Within the records, find every line that includes the word "Date" and copy it.

Records contained in a dataset
════════════════

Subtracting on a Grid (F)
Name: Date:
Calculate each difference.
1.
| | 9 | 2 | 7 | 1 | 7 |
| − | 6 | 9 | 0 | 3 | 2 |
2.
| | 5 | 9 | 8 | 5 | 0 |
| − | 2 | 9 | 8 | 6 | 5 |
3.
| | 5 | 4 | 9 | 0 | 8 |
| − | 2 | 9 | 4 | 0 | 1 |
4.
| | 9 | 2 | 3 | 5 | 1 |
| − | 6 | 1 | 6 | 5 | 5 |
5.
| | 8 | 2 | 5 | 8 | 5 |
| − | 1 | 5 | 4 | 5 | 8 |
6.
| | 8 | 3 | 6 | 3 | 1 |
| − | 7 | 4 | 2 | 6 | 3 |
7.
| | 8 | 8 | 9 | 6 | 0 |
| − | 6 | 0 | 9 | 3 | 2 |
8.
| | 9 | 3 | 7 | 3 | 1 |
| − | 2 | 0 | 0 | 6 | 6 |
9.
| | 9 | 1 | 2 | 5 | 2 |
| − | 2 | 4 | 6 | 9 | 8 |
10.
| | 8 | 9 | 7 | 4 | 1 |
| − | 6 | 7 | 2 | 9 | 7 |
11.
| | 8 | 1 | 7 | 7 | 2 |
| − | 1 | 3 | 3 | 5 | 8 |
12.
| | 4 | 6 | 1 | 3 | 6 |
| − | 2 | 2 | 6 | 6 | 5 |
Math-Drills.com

════════════════

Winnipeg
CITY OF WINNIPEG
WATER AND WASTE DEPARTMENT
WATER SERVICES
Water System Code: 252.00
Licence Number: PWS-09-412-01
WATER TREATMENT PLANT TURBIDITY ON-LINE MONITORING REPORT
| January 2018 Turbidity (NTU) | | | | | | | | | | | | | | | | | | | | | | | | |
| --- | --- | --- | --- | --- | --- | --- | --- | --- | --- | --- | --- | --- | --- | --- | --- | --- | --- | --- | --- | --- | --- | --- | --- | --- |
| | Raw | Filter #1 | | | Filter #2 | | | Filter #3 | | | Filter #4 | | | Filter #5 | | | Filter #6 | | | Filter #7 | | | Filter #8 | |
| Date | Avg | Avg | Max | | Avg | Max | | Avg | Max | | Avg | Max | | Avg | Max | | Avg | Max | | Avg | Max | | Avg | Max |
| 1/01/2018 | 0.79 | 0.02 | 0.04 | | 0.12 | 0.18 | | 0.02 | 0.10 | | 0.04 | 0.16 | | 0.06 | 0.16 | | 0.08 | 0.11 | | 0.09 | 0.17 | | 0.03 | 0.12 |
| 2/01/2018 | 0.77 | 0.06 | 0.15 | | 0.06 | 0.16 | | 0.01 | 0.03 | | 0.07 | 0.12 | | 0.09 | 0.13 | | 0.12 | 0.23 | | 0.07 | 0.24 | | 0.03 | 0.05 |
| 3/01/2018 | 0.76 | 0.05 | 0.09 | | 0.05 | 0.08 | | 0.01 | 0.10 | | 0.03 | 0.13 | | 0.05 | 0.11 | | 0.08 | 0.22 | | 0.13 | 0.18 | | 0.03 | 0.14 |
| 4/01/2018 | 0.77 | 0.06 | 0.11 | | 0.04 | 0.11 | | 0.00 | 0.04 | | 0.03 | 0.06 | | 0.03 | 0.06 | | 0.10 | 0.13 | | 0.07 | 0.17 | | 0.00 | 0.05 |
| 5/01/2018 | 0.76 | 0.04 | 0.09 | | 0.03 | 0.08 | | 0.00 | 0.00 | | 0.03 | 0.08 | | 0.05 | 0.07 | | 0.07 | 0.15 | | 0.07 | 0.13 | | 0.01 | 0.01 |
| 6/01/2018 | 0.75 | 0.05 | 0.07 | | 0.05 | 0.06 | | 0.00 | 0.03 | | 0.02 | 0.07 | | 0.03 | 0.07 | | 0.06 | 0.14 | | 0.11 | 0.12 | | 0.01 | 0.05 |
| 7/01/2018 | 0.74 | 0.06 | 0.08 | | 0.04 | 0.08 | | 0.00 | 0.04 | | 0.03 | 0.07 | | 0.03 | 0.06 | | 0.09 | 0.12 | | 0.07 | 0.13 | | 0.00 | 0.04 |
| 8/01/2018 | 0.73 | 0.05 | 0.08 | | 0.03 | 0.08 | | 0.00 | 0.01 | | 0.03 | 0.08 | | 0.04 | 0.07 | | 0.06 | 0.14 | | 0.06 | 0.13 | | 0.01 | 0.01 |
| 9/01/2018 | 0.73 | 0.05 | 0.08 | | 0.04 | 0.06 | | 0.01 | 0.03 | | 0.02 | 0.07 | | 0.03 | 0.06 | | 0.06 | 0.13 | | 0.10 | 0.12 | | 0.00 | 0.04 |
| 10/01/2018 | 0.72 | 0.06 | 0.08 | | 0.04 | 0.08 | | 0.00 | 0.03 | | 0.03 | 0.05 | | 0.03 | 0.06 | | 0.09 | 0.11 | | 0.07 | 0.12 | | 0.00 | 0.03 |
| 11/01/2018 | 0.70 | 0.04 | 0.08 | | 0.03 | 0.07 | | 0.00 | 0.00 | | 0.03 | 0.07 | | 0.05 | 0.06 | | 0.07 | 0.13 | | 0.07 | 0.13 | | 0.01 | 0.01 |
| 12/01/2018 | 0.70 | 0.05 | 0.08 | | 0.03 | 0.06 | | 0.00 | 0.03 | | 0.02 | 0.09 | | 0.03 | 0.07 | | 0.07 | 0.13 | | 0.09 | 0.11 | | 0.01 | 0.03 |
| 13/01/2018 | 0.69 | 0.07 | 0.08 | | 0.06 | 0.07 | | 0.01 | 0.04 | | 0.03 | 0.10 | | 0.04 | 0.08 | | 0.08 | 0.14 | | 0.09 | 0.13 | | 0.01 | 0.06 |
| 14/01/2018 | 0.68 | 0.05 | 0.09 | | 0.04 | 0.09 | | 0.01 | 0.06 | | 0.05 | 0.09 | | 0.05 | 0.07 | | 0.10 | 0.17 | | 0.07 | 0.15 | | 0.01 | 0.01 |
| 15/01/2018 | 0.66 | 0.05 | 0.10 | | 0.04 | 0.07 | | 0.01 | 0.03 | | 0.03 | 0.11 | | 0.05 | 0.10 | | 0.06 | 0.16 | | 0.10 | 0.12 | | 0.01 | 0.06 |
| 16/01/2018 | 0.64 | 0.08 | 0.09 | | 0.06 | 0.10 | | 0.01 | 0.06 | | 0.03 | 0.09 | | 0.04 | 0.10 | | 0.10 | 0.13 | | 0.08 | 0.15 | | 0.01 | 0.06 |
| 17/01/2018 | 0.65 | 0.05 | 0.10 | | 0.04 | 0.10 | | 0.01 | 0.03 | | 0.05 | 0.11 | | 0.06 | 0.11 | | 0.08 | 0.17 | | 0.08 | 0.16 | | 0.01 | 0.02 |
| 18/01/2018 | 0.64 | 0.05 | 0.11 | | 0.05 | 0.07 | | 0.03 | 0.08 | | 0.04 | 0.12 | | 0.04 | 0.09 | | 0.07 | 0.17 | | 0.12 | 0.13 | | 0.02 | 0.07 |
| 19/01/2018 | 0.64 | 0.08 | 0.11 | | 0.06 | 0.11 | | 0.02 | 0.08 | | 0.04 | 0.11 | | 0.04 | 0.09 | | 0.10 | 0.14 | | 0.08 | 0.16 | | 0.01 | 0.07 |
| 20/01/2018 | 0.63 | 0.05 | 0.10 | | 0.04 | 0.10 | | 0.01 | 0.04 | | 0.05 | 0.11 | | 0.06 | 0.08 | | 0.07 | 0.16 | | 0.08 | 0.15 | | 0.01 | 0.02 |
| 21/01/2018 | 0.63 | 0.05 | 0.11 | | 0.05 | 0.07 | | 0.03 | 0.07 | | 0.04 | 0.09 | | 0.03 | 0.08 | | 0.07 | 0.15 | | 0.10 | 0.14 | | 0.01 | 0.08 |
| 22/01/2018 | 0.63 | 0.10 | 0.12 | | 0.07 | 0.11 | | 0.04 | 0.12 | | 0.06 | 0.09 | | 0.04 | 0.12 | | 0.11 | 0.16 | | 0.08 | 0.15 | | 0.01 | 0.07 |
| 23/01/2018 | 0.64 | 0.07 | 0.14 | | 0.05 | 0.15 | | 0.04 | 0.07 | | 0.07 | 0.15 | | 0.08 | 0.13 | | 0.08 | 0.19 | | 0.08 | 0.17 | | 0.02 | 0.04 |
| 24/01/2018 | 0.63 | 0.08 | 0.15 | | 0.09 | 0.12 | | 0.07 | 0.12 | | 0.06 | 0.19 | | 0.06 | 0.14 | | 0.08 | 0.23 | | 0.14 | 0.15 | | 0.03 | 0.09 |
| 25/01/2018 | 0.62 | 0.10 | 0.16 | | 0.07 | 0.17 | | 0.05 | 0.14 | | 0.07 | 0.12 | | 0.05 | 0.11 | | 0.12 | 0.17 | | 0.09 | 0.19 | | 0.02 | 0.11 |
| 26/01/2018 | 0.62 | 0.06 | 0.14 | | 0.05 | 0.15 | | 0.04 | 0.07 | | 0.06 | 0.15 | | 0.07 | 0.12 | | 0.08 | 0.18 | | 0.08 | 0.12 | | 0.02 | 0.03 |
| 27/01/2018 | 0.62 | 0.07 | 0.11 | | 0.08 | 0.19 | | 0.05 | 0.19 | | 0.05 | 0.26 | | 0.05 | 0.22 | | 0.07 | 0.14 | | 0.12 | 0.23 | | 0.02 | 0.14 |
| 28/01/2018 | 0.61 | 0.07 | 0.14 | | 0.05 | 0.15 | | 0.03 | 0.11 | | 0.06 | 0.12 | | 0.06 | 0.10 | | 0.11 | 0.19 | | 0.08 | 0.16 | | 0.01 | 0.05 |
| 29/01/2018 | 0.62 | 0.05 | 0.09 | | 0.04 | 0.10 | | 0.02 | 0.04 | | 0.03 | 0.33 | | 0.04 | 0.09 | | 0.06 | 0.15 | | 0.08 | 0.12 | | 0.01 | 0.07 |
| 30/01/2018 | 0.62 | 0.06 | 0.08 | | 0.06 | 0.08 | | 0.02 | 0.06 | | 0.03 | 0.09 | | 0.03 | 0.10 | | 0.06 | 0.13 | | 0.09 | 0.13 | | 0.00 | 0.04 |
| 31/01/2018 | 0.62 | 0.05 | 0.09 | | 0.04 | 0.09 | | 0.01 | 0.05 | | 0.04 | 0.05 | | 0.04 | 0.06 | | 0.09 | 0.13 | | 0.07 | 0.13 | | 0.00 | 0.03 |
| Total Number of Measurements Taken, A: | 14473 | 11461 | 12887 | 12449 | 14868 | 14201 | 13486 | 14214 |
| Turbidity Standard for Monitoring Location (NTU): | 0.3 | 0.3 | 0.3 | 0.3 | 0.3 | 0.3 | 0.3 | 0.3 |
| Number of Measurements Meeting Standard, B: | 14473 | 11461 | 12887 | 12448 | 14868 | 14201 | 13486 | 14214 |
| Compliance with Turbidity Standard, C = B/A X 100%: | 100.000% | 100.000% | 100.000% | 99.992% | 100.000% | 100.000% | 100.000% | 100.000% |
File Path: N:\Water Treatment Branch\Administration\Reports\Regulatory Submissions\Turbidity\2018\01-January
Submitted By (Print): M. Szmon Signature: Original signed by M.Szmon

════════════════

- _Answer space_
Name: Date:
| Date | Avg | Avg | Max | | Avg | Max | | Avg | Max | | Avg | Max | | Avg | Max | | Avg | Max | | Avg | Max | | Avg | Max |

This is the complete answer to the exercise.